The Opposition to the Great War in Wales 1914-1918 is available in paperback and ebook

Aled Eirug introduces his new book, The Opposition to the Great War in Wales 1914-1918.

As we arrive at the hundredth anniversary of the end of the Great War, it is timely to consider how the war affected not only those 35,000 Welshmen and 780,000 British servicemen killed as a result of their war service, but also those who were left at home and those who refused to take part in the war effort.

This ground-breaking book on the opposition to the Great War in Wales unveils the extent of the anti-war movement in Wales on both political and religious grounds, and shows how attitudes were riven towards the war on a local level. The changes in attitudes towards the 1914–1918 war also mirror communities’ political and religious views, and the extent to which the military tradition had permeated locally. In Welsh-speaking rural areas for example, the presence of prominent religious ministers on recruiting platforms bolstered the Welsh nationalist propaganda of Lloyd George, and in coal-mining areas, the excitement of the march to the colours overcame mistrust of the military. But suspicion of the purposes of the war and growing support for the left in the south Wales coalfield by the summer of 1917 led to greater social dissent and the fear of industrial unrest.
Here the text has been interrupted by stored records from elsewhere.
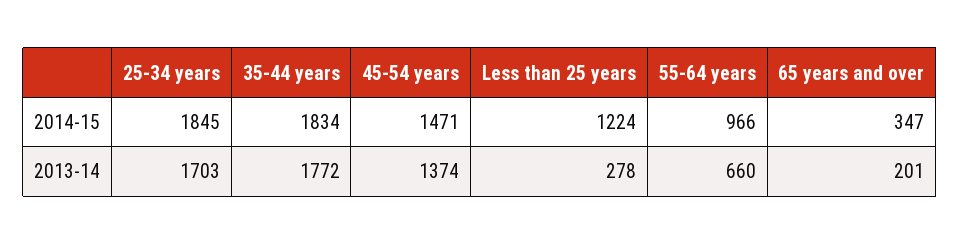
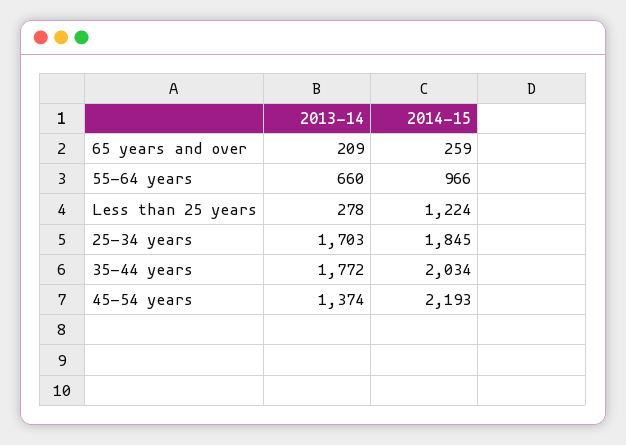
35-44 years, 2014-15: 1834 -> 2034
45-54 years, 2014-15: 1471 -> 2193
65 years and over, 2014-15: 347 -> 259
65 years and over, 2013-14: 201 -> 209

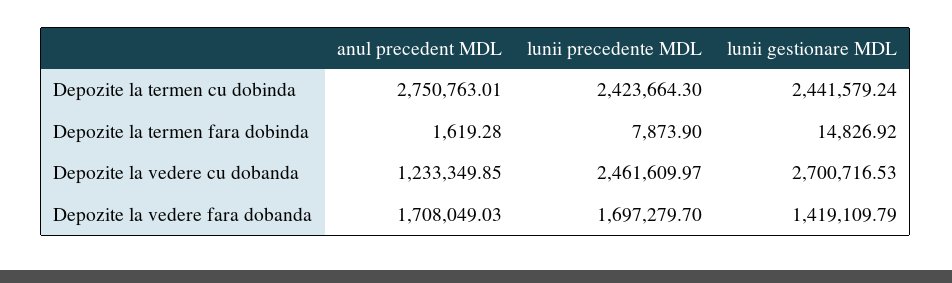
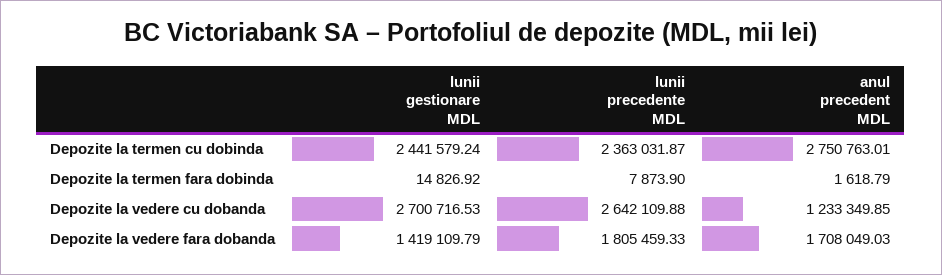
lunii precedente MDL, Depozite la termen cu dobinda: 2423664.3 -> 2363031.87
anul precedent MDL, Depozite la termen fara dobinda: 1619.28 -> 1618.79
lunii precedente MDL, Depozite la vedere cu dobanda: 2461609.97 -> 2642109.88
lunii precedente MDL, Depozite la vedere fara dobanda: 1697279.7 -> 1805459.33

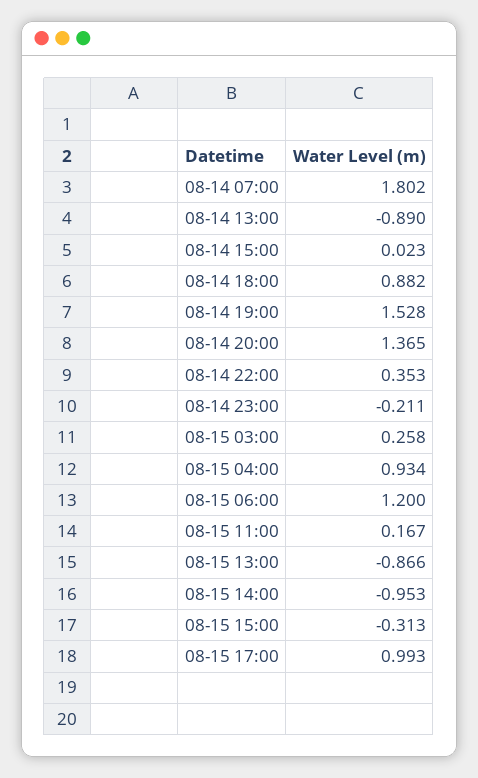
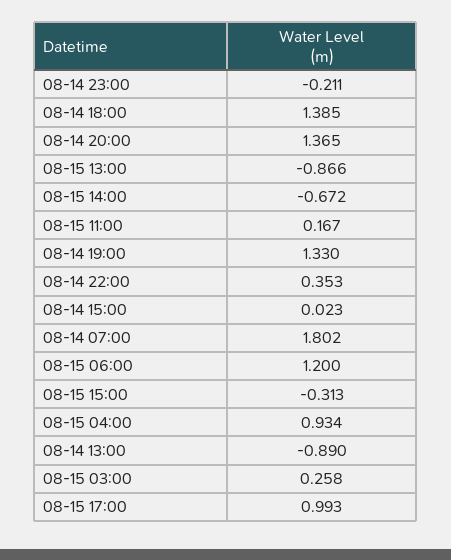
08-14 18:00: 0.882 -> 1.385
08-14 19:00: 1.528 -> 1.33
08-15 14:00: -0.953 -> -0.672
Out of a total of around 16,500 throughout Britain, 900 conscientious objectors in Wales were the vanguard of an anti-war movement that encompassed the left of the South Wales Miners’ Federation and the radical pacifists of the Nonconformist denominations. In spite of their unpopularity during the war, they became influential in the growing peace movement and support for the League of Nations in the 1920s and early 1930s. In a period of ‘total war’, these anti-war activists were an awkward thorn in the side of the authorities, and demonstrate for us today how an understanding of the impact of the Great War cannot be gained solely from a reading of its military course, but requires a more holistic account of the impact of the war at home.

Aled Eirug is Senior Lecturer at the Morgan Academy, Swansea University.